February saw 31 healthcare breach incidents, representing 206,151 impacted patient records, according to a Protenus report.

The report, which is part of the Protenus Breach Barometer monthly series, analyzes healthcare breaches reported to HHS or disclosed to the media during February 2017.

Here are five insights.

1. Insiders were responsible for the majority (58 percent) of breaches in February. Of these 18 incidents, nine were attributed to insider error and eight were attributed to insider wrongdoing.

2. Other sources of healthcare breach incidents in February were loss or theft (19 percent) and hacking (12 percent). The remaining 10 percent of breaches had unknown origins.

3. The largest incident in February involved 100,000 patient records. It was the result of insider error.

4. It took an average of 478 days from the time the breach occurred for healthcare organizations to notify HHS. There were two instances in which organizations took more than five years to discover the data breach occurred.

5. January also saw 31 healthcare breach incidents, representing 388,207 patient records.
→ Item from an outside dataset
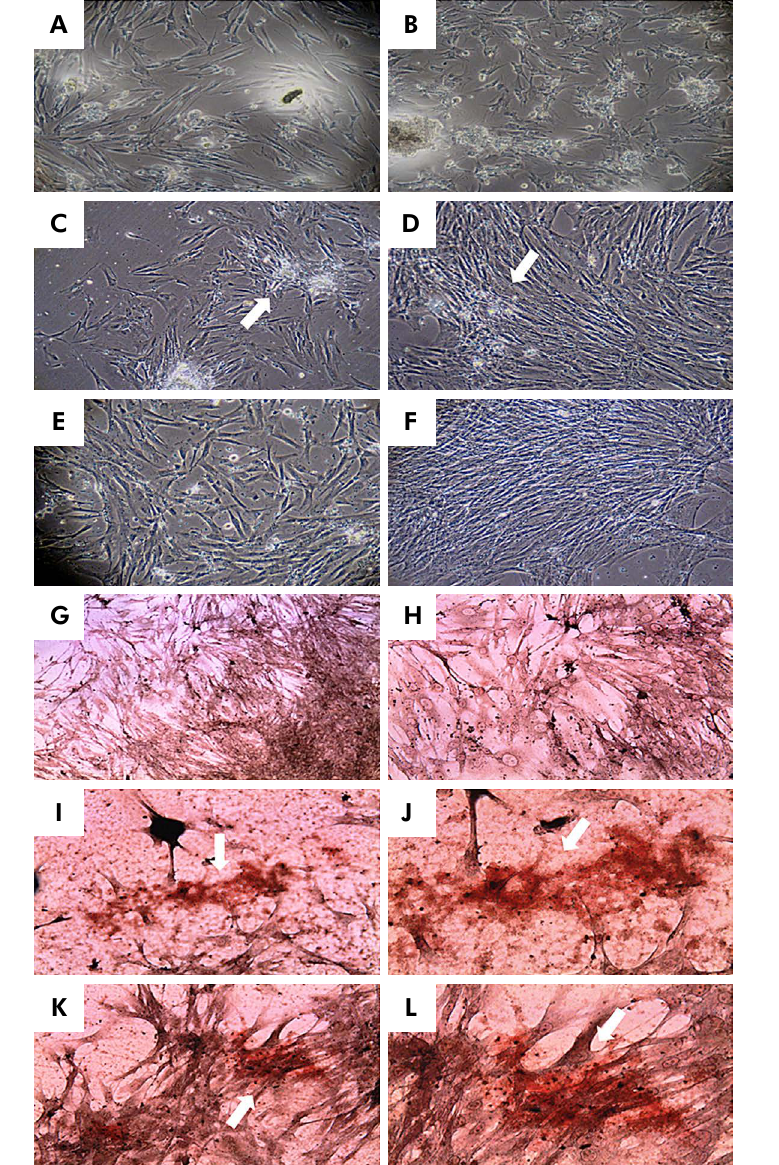
Figure 3. The cell proliferation and colony formation (arrows) during the culture period [(A, C and E): (-) group. (B, D and F): (+) group. (A and B): 7 th day; (C and D): 14 th day; E and F: 21 th day, inverted microscopy x100]. No sign of mineralization in the (-) group (P1, G: x20; H: x40). The foci of mineralization (arrows) indicating odontogenic differentiation from the third week of culture after alizarin red staining in the (+) group (P1, I and K: x20; J and L: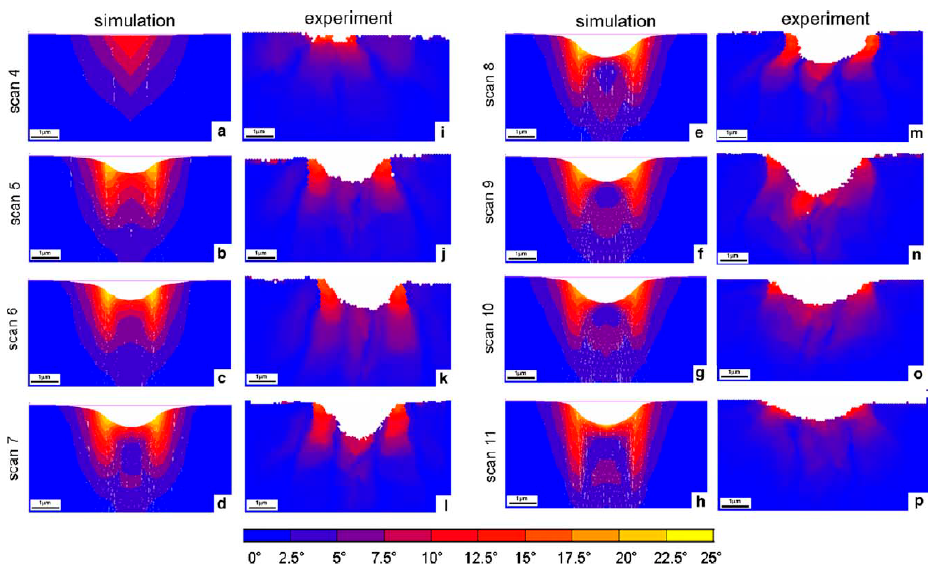
Figure 37. Rotation maps for a set of successive (112) sections perpendicular to the (111) indentation plane (surface plane perpendicular to the plane presented) with different spacing to the actual indent [45]. The images on the left-hand side ( a – h ) were obtained from viscoplastic crystal plasticity simulations. The corresponding maps on the right-hand side ( i – p ) were determined via EBSD measurements in succeeding planes prepared by serial FIB sectioning. The color code shows the magnitude of the orientation change relative to the initial crystal orientation without indicating the rotation axis or rotation direction. Scaling is identical for all diagrams. Reproduced with permission from N. Zaafarani et al., Acta Materialia; published by Elsevier,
Although the incident number remained steady, February had a 47 percent decrease in the number of impacted patient records.

"February's health data breaches reinforce the importance of understanding inappropriate workforce activity," according to the report. "It's important for healthcare organizations to use advanced analytics to immediately detect breaches of this magnitude in real-time, greatly reducing the impact for patients and organizations alike."